It was later that first night that my problems first manifest themselves. I tried desperately to make it to the toilet, honest I did, but…..and things were to get decidedly worse. Some of my Grape juice I had drunk promptly came back up, and I ended up spending about three hours or so glued to the toilet. Now our toilet is not meant or designed to be sat on for prolonged hours at a time. My legs ended up white, swelled and completely numb. K bless her heart helped to clean me up, fetched the sicky bowl, changed my pajamas and was to take on the role for the next few days of my 24/7 personal nurse.
I have always said that if she hadn’t been born Down’s Syndrome she would definitely have gone into the caring profession, either as a nurse or even a doctor. It all comes so naturally to her to be caring, though she has always said that she wouldn’t be able to cope with the sickness and toileting, she ended up coping far better than even I thought she would. There was no hesitation, she was an absolute star, and had she not been there I would have had to dial 999 and readmit myself into hospital. As it was, we coped together. I rang the ward sister for advice.
“You’ll have to ring your GP” she told me, “sounds like you have some ‘overflow’ so ring your GP tomorrow.” Hmm. If there was anything left of me tomorrow! I did just that. Spoke to a doctor who said that the District nurse would call. She called in the afternoon with one of the practice doctors. She gave me an enema promising that it would solve all the problems as I had some ‘stoma’ stuck which was causing the ‘overflow’ and once I had' been’ all would be well.
Later that evening, the enema worked and I went. However, rather than solving everything, all that happened was it was like opening up the floodgates! I was still also being sick as well. Where was it all coming from? After all, I hadn’t been eating since my operation! If I hadn’t known better, I would have thought that whilst on the operating table, someone had filled my entire digestive system with water. Tons of it. I was slowly getting weaker and weaker. I felt drained. I looked terrible.
On the Wednesday we had an appointment to see Mr N at the McMillian unit at Halifax Royal. We had transport booked but I honestly was dreading it. Would I get there without having some kind of accident? When Mr N and the other staff saw me, you could see the shock on their faces. I was a mess! Mr N examined me and I told him everything that had taken place since arriving home. He concluded that somehow I had picked up an infection and I was placed straight away on two antibiotics to be taken over the next eight days. A sample was also taken to be sent for testing.

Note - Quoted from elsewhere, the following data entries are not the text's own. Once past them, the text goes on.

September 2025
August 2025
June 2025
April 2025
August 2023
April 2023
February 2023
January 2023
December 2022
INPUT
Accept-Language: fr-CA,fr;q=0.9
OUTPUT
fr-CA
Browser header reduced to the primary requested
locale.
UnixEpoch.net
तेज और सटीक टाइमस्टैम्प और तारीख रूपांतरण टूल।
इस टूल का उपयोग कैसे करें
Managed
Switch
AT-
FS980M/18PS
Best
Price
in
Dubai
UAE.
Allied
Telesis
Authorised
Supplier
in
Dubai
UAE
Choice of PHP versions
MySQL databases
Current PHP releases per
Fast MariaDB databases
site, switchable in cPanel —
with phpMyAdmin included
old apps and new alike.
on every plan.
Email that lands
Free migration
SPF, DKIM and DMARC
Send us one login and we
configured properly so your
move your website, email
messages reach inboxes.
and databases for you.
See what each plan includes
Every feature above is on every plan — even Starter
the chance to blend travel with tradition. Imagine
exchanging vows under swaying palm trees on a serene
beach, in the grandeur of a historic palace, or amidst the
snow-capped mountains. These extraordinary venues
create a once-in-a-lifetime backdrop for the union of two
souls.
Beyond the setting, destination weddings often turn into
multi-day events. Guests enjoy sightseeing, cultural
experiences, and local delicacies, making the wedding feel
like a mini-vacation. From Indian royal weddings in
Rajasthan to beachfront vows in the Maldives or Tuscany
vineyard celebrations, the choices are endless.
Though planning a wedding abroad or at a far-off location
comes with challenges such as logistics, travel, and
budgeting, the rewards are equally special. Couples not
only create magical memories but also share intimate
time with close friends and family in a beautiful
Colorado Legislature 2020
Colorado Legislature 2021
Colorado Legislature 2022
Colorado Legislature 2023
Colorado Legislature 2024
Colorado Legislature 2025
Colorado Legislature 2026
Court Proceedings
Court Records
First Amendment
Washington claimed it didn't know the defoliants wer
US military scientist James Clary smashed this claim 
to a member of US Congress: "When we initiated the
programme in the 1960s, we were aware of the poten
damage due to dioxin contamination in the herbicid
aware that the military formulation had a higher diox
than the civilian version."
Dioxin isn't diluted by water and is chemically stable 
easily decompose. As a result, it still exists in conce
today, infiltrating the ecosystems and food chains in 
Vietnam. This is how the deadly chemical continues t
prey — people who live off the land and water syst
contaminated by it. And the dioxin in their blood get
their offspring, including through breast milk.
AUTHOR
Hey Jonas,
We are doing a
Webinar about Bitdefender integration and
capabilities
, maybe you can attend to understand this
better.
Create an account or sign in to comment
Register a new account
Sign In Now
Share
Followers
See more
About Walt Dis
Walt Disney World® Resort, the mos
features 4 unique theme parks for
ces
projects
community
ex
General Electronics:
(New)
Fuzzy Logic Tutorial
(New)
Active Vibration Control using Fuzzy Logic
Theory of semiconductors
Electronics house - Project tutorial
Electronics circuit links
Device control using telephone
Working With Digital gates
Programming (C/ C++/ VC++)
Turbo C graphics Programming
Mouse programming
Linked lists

I felt terrible and the whole hospital visit was a trial to endure.
I began taking the antibiotics as soon as I arrived home. It took a few days for them to begin to work, but slowly but surely I began to pick up. The ‘runs’ slowed down and then stopped. The sickness stopped. I began to feel better. My appetite returned. I began to feel better as each day passed. At last it was over and my digestive system began to return to normal. I did come out in an Eczema ‘flare-up’ everywhere, my body reacting as it usually does to anything it doesn’t like but that was no problem to cope with.
Trouble was, this set back ended up setting me back in my recovery, some two weeks or so as my planned ‘walks around the block’ etc had to be postponed whilst I was in that state. I’m thankfully on the mend now but the whole incident was like being in some form of endless nightmare. I asked Mr N had he had patients go though the same thing or was it just me and my ‘oversensitive’ digestive system? He assured me that yes, it did sometimes happen to others, I had been unlucky unfortunately. I think my digestive system just simply shut down. It stopped working. It went on strike. I’m just glad its all over!